Stored data entries
---

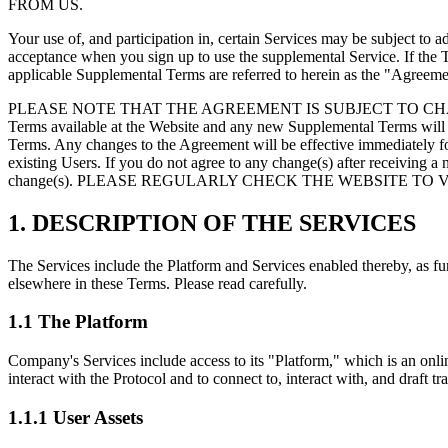
FROM US.
Your use of, and participation in, certain Services may be subject to ad
acceptance when you sign up to use the supplemental Service. If the 
applicable Supplemental Terms are referred to herein as the
"Agreeme
PLEASE NOTE THAT THE AGREEMENT IS SUBJECT TO CHANGE 
Terms available at the Website and any new Supplemental Terms will b
Terms. Any changes to the Agreement will be effective immediately for
existing Users. If you do not agree to any change(s) after receiving a
change(s). PLEASE REGULARLY CHECK THE WEBSITE TO
1. DESCRIPTION OF THE SERVICES
The Services include the Platform and Services enabled thereby, as fur
elsewhere in these Terms. Please read carefully.
1.1 The Platform
Company's Services include access to its
"Platform,"
which is an onli
interact with the Protocol and to connect to, interact with, and draft t
1.1.1 User Assets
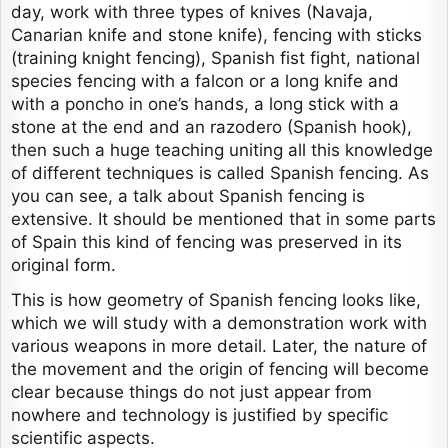
day, work with three types of knives (Navaja,
Canarian knife and stone knife), fencing with sticks
(training knight fencing), Spanish fist fight, national
species fencing with a falcon or a long knife and
with a poncho in one’s hands, a long stick with a
stone at the end and an razodero (Spanish hook),
then such a huge teaching uniting all this knowledge
of different techniques is called Spanish fencing. As
you can see, a talk about Spanish fencing is
extensive. It should be mentioned that in some parts
of Spain this kind of fencing was preserved in its
original form.
This is how geometry of Spanish fencing looks like,
which we will study with a demonstration work with
various weapons in more detail. Later, the nature of
the movement and the origin of fencing will become
clear because things do not just appear from
nowhere and technology is justified by specific
scientific aspects.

---

_Work to complete:_
Format every line of text in the listing above as a JSON list of strings, one string per line, with blank lines skipped. Leave the pictures out.

_Answer box:_
[
  "FROM US.",
  "Your use of, and participation in, certain Services may be subject to ad",
  "acceptance when you sign up to use the supplemental Service. If the ",
  "applicable Supplemental Terms are referred to herein as the",
  "\"Agreeme",
  "PLEASE NOTE THAT THE AGREEMENT IS SUBJECT TO CHANGE ",
  "Terms available at the Website and any new Supplemental Terms will b",
  "Terms. Any changes to the Agreement will be effective immediately for",
  "existing Users. If you do not agree to any change(s) after receiving a",
  "change(s). PLEASE REGULARLY CHECK THE WEBSITE TO",
  "1. DESCRIPTION OF THE SERVICES",
  "The Services include the Platform and Services enabled thereby, as fur",
  "elsewhere in these Terms. Please read carefully.",
  "1.1 The Platform",
  "Company's Services include access to its",
  "\"Platform,\"",
  "which is an onli",
  "interact with the Protocol and to connect to, interact with, and draft t",
  "1.1.1 User Assets",
  "day, work with three types of knives (Navaja,",
  "Canarian knife and stone knife), fencing with sticks",
  "(training knight fencing), Spanish fist fight, national",
  "species fencing with a falcon or a long knife and",
  "with a poncho in one’s hands, a long stick with a",
  "stone at the end and an razodero (Spanish hook),",
  "then such a huge teaching uniting all this knowledge",
  "of different techniques is called Spanish fencing. As",
  "you can see, a talk about Spanish fencing is",
  "extensive. It should be mentioned that in some parts",
  "of Spain this kind of fencing was preserved in its",
  "original form.",
  "This is how geometry of Spanish fencing looks like,",
  "which we will study with a demonstration work with",
  "various weapons in more detail. Later, the nature of",
  "the movement and the origin of fencing will become",
  "clear because things do not just appear from",
  "nowhere and technology is justified by specific",
  "scientific aspects."
]